The experience of searching and applying for graduate jobs in the legal domain is certainly different for every student. However, it could be reassuring to hear about someone else’s experience to better understand the process and manage your expectations accordingly. Matthew, who graduated in 2020, has kindly agreed to share his experience. Matthew has been completing his LPC and is due to start a training contract at Latham & Watkins. In this first of two blogs, he offers his personal insights on the entire process.
How was your experience of finding a graduate job?
“I probably started thinking about applying for vacation schemes in the break between first and second year. I had an idea of which law firms I was interested in and made a note of their application windows – I think since I was looking at spring/summer schemes, you could apply between October and very early January. Once term started, I went along to a handful of evening presentations at firms’ offices and also signed up for a dinner and networking event at Macfarlanes and a mock assessment centre at Latham & Watkins.

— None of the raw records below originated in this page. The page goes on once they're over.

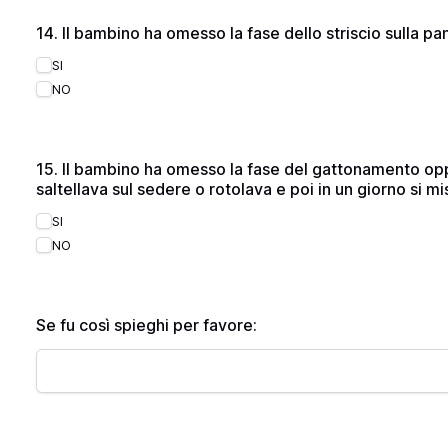
14. Il bambino ha omesso la fase dello striscio sulla p
SI
NO
15. Il bambino ha omesso la fase del gattonamento op
saltellava sul sedere o rotolava e poi in un giorno si mi
SI
NO
Se fu così spieghi per favore: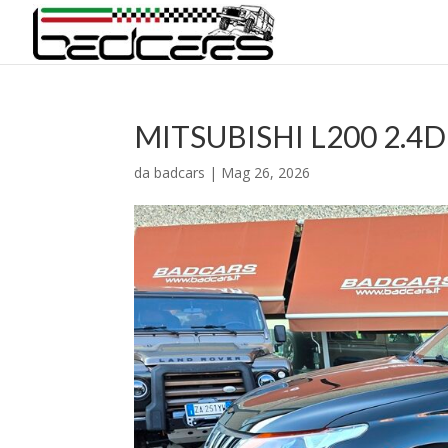
MITSUBISHI L200 2.4D
da
badcars
|
Mag 26, 2026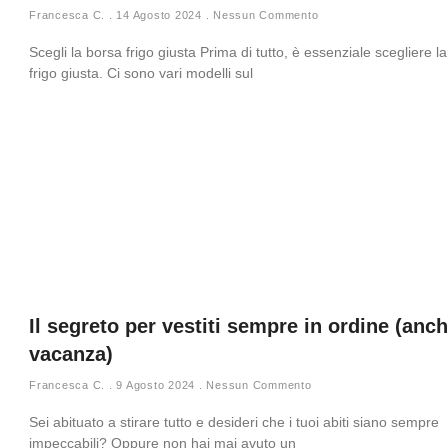
Francesca C.
14 Agosto 2024
Nessun Commento
Scegli la borsa frigo giusta Prima di tutto, è essenziale scegliere l
frigo giusta. Ci sono vari modelli sul
Il segreto per vestiti sempre in ordine (anch
vacanza)
Francesca C.
9 Agosto 2024
Nessun Commento
Sei abituato a stirare tutto e desideri che i tuoi abiti siano sempre
impeccabili? Oppure non hai mai avuto un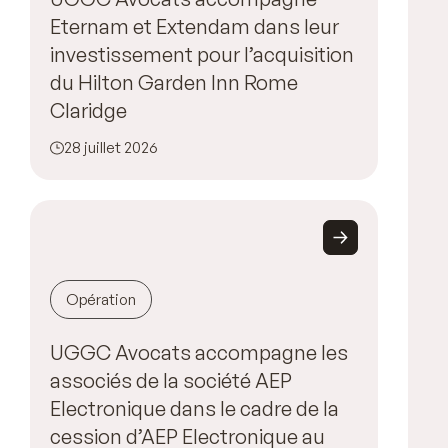
Eternam et Extendam dans leur
investissement pour l’acquisition
du Hilton Garden Inn Rome
Claridge
28 juillet 2026
Opération
UGGC Avocats accompagne les
associés de la société AEP
Electronique dans le cadre de la
cession d’AEP Electronique au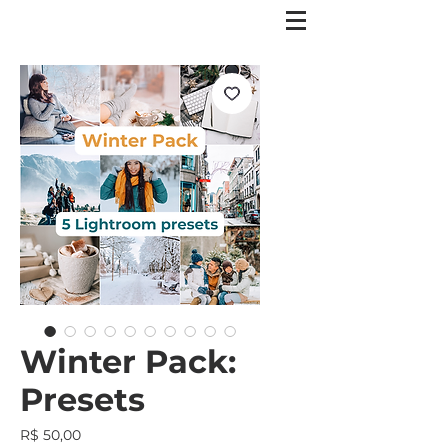
Winter Pack:
Presets
Preço
R$ 50,00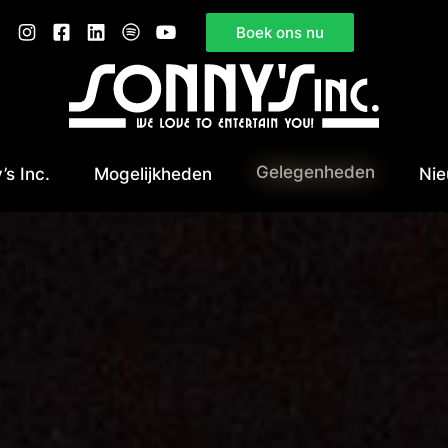
Boek ons nu
Gelegenheden
’s Inc.
Mogelijkheden
Ni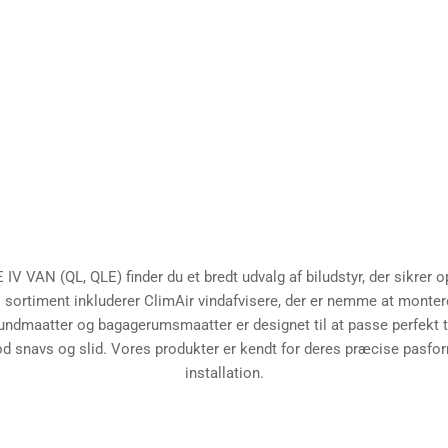
IV VAN (QL, QLE) finder du et bredt udvalg af biludstyr, der sikrer 
 sortiment inkluderer ClimAir vindafvisere, der er nemme at monter
undmaatter og bagagerumsmaatter er designet til at passe perfekt ti
d snavs og slid. Vores produkter er kendt for deres præcise pas
installation.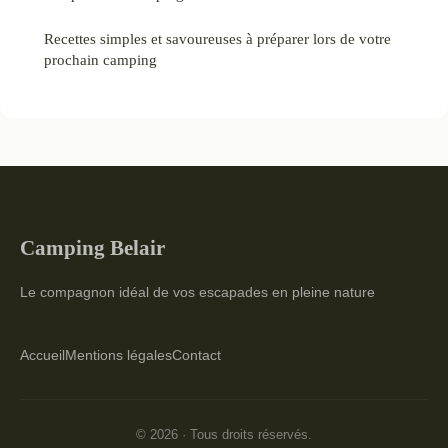
Recettes simples et savoureuses à préparer lors de votre
prochain camping
Camping Belair
Le compagnon idéal de vos escapades en pleine nature
Accueil
Mentions légales
Contact
© 2026 · Tous droits réservés.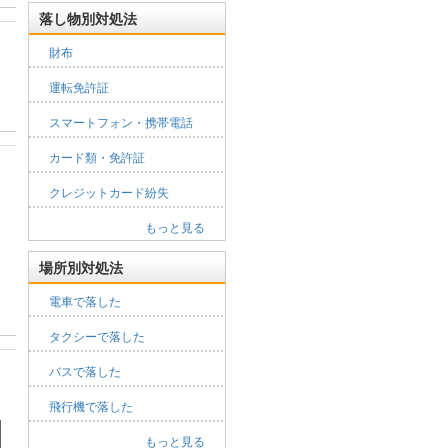
落し物別対処法
財布
運転免許証
スマートフォン・携帯電話
カード類・免許証
クレジットカード紛失
もっと見る
場所別対処法
電車で落した
タクシーで落した
バスで落した
飛行機で落した
もっと見る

In the end I submitted four applications… in hindsight a risky strategy. I had two video interviews: the first was disastrous; the second was, fortunately, slightly better because I knew what to expect and practised over and over with the test question you’re given before the interview starts. After completing an assessment centre, I got a place on Latham’s spring vacation scheme and was offered a training contract shortly after (a welcome surprise before the Property II exam). I accepted and I’m looking forward to starting this August!”
More generally I’d say that because the quality of teaching on the LSE Law courses is so high, you’re well-equipped to handle whatever gets thrown at you at an assessment centre.
How did LSE help you in finding a graduate job?
“The LSE Careers resources were well worth getting familiar with. There’s a list of upcoming recruitment events on CareerHub (and I think you can filter this by sector, e.g “law”), with details on how you register and what to expect. Provided that you do a little bit of reading up before each event these can be really useful. I also booked a CV review and a mock interview; as well as helping me improve my technique, they also did a lot to calm my nerves.
The LSESU societies I was involved with also helped. The Negotiation Society ran a series of workshops, one of which was a mock M&A negotiation based on the (abandoned) Asda/Sainsbury’s merger and judged by a partner at Baker McKenzie. The International Arbitration Society’s annual arbitration academy and arbitration moot were also really interesting and were a good talking point in a couple of my interviews.
More generally I’d say that because the quality of teaching on the LSE Law courses is so high, you’re well-equipped to handle whatever gets thrown at you at an assessment centre. Understanding basic insolvency and commercial contracting principles was definitely handy when I had to comment on a particular fact pattern or news story.”